抄録
目的
我々は、ロービジョン者にエスカレーターの方向を見やすくするための汎用的で低価格な方法として、ハンドレールに貼付するバリアフリー・マーク(以下、BFマーク)を考案した(中野ら,2007)。本研究の目的は、このBFマークの有効性と課題を実機を用いてフィールドで検証することである。
方法
単独歩行が可能で、これまでBFマークを見た経験のないロービジョン者10名に対して、実機の設置してある駅において(1)視覚活用状況とエスカレーターの利用状況に関するインタビュー調査、(2)マークなしエスカレーター利用時の手がかりに関する調査、(3)マーク付きエスカレーター(図1)利用時の手がかりに関する調査を実施した。検証に用いたエスカレーターは合計4機で、いずれもデマケーションラインが4方向にある日立製であった。エスカレーターは2機ずつ併設されており、駅の通路とホーム間の移動に利用するものであった(2機はマークなし、2機はマーク)。研究参加者の課題は、各エスカレーターを利用し、何が手がかりになっているかプロトコル分析の手法で報告することであった。実験者は、参加者が特徴的なプロトコルを報告した距離を測定した。
結果
マークなしの場合、進行方向の判断には、デマケーションラインの動きを手がかりにしているというケースが多かった。
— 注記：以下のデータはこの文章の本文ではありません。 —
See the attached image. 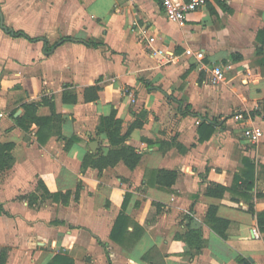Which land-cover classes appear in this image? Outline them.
Masks as SVG:
<instances>
[{
	"label": "crops",
	"instance_id": "crops-1",
	"mask_svg": "<svg viewBox=\"0 0 264 264\" xmlns=\"http://www.w3.org/2000/svg\"><path fill=\"white\" fill-rule=\"evenodd\" d=\"M220 1L230 12L208 0L180 26L159 0H0V145L14 158L0 172L5 264H264V0ZM112 111L121 136L145 112L125 140L141 160L84 168L110 149L98 128ZM202 122L214 130L200 143ZM158 170L174 184L159 185ZM210 184L224 196L206 195ZM211 206L223 237L206 222ZM188 229L200 230L199 251L181 238Z\"/></svg>",
	"mask_w": 264,
	"mask_h": 264
},
{
	"label": "trees",
	"instance_id": "trees-1",
	"mask_svg": "<svg viewBox=\"0 0 264 264\" xmlns=\"http://www.w3.org/2000/svg\"><path fill=\"white\" fill-rule=\"evenodd\" d=\"M213 4L216 6L220 12H230V10L225 6V4L220 0H212ZM211 3V4H212ZM211 12L213 14L219 15L214 8H211ZM264 32H259L258 36H263ZM260 47L257 48V53L260 54L262 52V47L264 46V39L260 42ZM95 46V45H94ZM26 109L28 110L29 114H32V119L36 125L39 126H46L49 120L47 119H40L34 116L36 111V107L34 105L27 106ZM258 114H264V100L260 102V106L255 111ZM145 112H142L138 115V119L129 127L127 133L124 136H121V121L116 119L115 111H112L111 114L107 117H103L100 120V125L98 128V132L105 134L108 143L110 145V149L106 155H101L97 158L93 156L85 157L83 161L84 168H94V169H103L107 167L115 166L119 161H122L126 167L130 170L136 168L141 160V155L136 152L135 149L125 145V140L133 131L134 129L140 128L142 126V119L145 118ZM51 123L54 121L55 123L60 124V117L54 116L50 119ZM213 126L209 123L202 122L199 127V142H205L210 139L213 133ZM13 149L12 144H2L0 145V172L6 171L10 169L14 164V158L11 155V151ZM247 168L253 169V166L250 164L246 165ZM155 174V181L164 187H170L174 184L177 174L175 172L165 171V170H158L154 172ZM227 189L223 186L217 184H210L206 189V195L214 198H222L225 194ZM58 195L55 197L57 198ZM127 200V196L124 201ZM31 205V202H30ZM123 206V207H124ZM217 208L211 206L208 208L206 214V222L210 225L211 229L220 235L221 237L224 236V233L227 229L228 222L222 220L216 216ZM1 214V208H0ZM125 220L123 214H121L114 225L112 233L117 231L118 228L121 227V224ZM258 226L262 232H264V216H258ZM184 242H186L189 247L195 248L197 251L202 249L205 246L204 240L202 239L200 230H190L188 229L185 234L181 237ZM6 259V252L5 250L1 251L0 253V264H5ZM49 264H73V261L64 256H56L52 259Z\"/></svg>",
	"mask_w": 264,
	"mask_h": 264
},
{
	"label": "built area",
	"instance_id": "built-area-1",
	"mask_svg": "<svg viewBox=\"0 0 264 264\" xmlns=\"http://www.w3.org/2000/svg\"><path fill=\"white\" fill-rule=\"evenodd\" d=\"M163 13L168 21L174 22L180 26L184 25L190 14L198 12L206 7L208 0H159ZM188 56H193L199 62L204 60L203 52H193L186 50ZM224 80V74L221 68L215 67L209 77L211 85H218ZM4 118V113L0 107V121ZM234 119L237 121L245 120L242 114H236ZM249 119V118H248ZM244 135L252 143H258L262 136V131L258 128L249 127L244 131Z\"/></svg>",
	"mask_w": 264,
	"mask_h": 264
}]
</instances>
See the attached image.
マークありの場合、マークの存在に気づいた参加者と指摘されるまで気づかなかった参加者があった。マークの存在に気づいた参加者も、最初は、マークをどのように利用してよいかわからなかったが、1度、マークつきを利用すると利用方法がわかり、有効性を主張するようになった。主な課題として、マークの面積を広く、間隔を狭くし、メッセージを少なくすることが指摘された。
結論
実機を用いたフィールド調査の結果、BFマークが有効であることがわかった。ただし、マークの大きさや間隔については、検討の余地があることが明らかになった。